You know the old adage that if you eat before dinner you’ll ruin your appetite? Well, that actually happened to us with this recipe. We were finishing up the recipe and had started making our dinner. We taste tested and were loving every droplet of caramel we could dig out of the pot, throwing caution to the wind. The flavor of the sweet, creamy caramel and then the salty finish was just too good to be true, but true it was. I was wondering if we could possibly hold out the 8 hours for the candy to set. It was going to be a long wait. We even discussed getting up at 3:30 a.m. to taste—it was just that good. At this point I was even thinking of changing my allegiance from chocolate to caramel.
This was your typical boil-the-sugar-into-oblivion recipe. With our mise en place, we began our journey. The timings are accurate, but use your thermometer as your guide because of electric versus gas versus induction stovetops. Make sure you’re free from any distractions, as you’ll need to focus on your candy at this point. Stir, stir, stir, and stir some more during this first step to keep the sugar involved in the cooking process. Put a small container of water with a pastry brush close by to wet down those sugar crystals that cling to the circumference of the pot, wanting to ruin the silkiness of your creation. You’ll want to have the cream heated to the boil and ready to pour in WHEN the sugar mixture reaches the all-important 305°F (152°C) mark. After mixing in the cream, the next hill to climb was reaching the 250°F (121°C) temp; continue with the stirring.

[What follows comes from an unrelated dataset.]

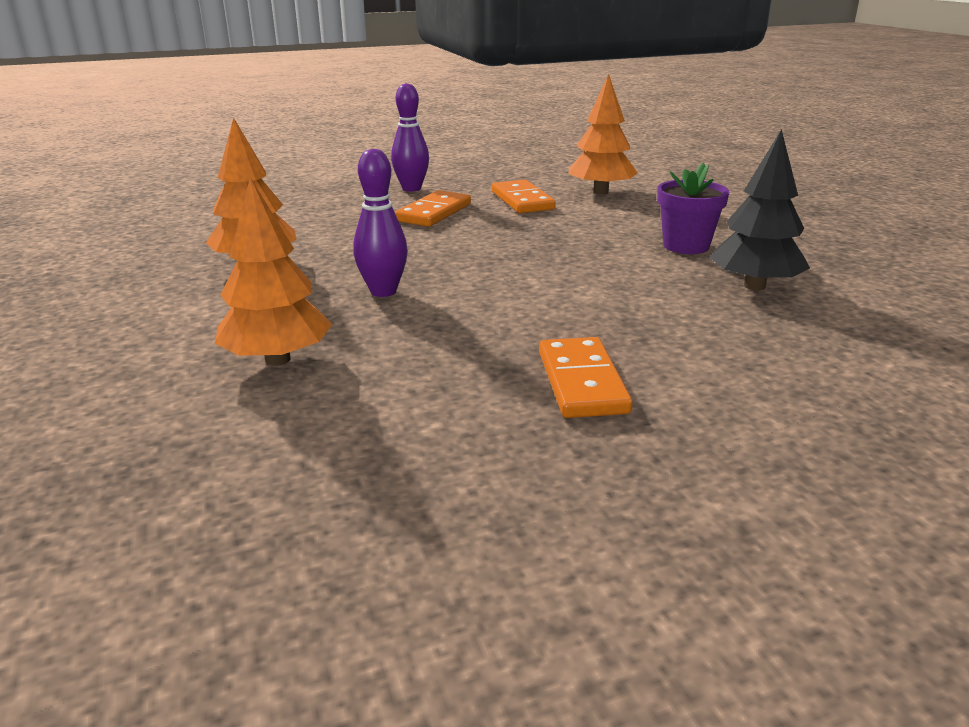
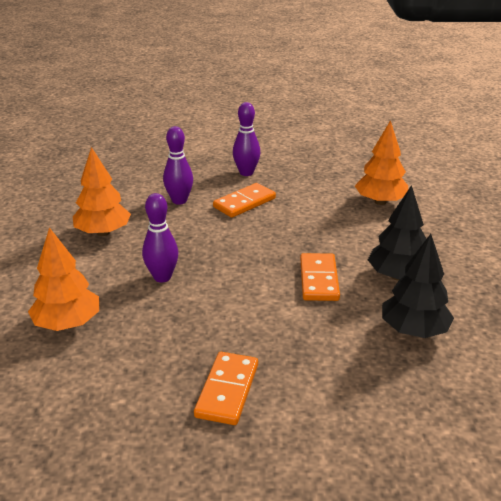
camera: 20 degrees right, 5 degrees up
orange domino [492,179,556,213] -> orange domino moved to [300,253,340,301]
purple flower pot [657,163,729,254] -> black tree [368,185,427,281]
none -> purple bowling pin [163,126,193,205]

The candy at this point looks like a growing, bubbling mass and you’ll be glad you used that 3-quart pot. We poured the hot, gooey mess in a prepared 8-inch dish with buttered foil and waited. After 3 hours, I tried to pinch off a piece and all I got was a stringy taffy consistency. So I recovered and waited some more. Then 10 hours after the pour, I was rewarded with a wonderful caramel candy. It’s firmish in that you don’t want to bite it upon popping it in your mouth, but let it melt and warm to a softer consistency. Then it’ll be good to go in any manner you decide.
This is one of the easiest candy recipes EVER. The recipe is simple and to the point and works very nicely. The actual timing is very close to the suggested times in the recipe. When you’re heating the caramel with the cream to 250°F (121°C), don’t turn the heat down too much, which you’ll be tempted to do, or you’ll be cooking it much longer, resulting in an almost overcooked flavor. This happened on my first batch, so when I cubed it, I simply rolled them in coarse sea salt to detract from the intense taste. You may wish to do this with half your batch anyway.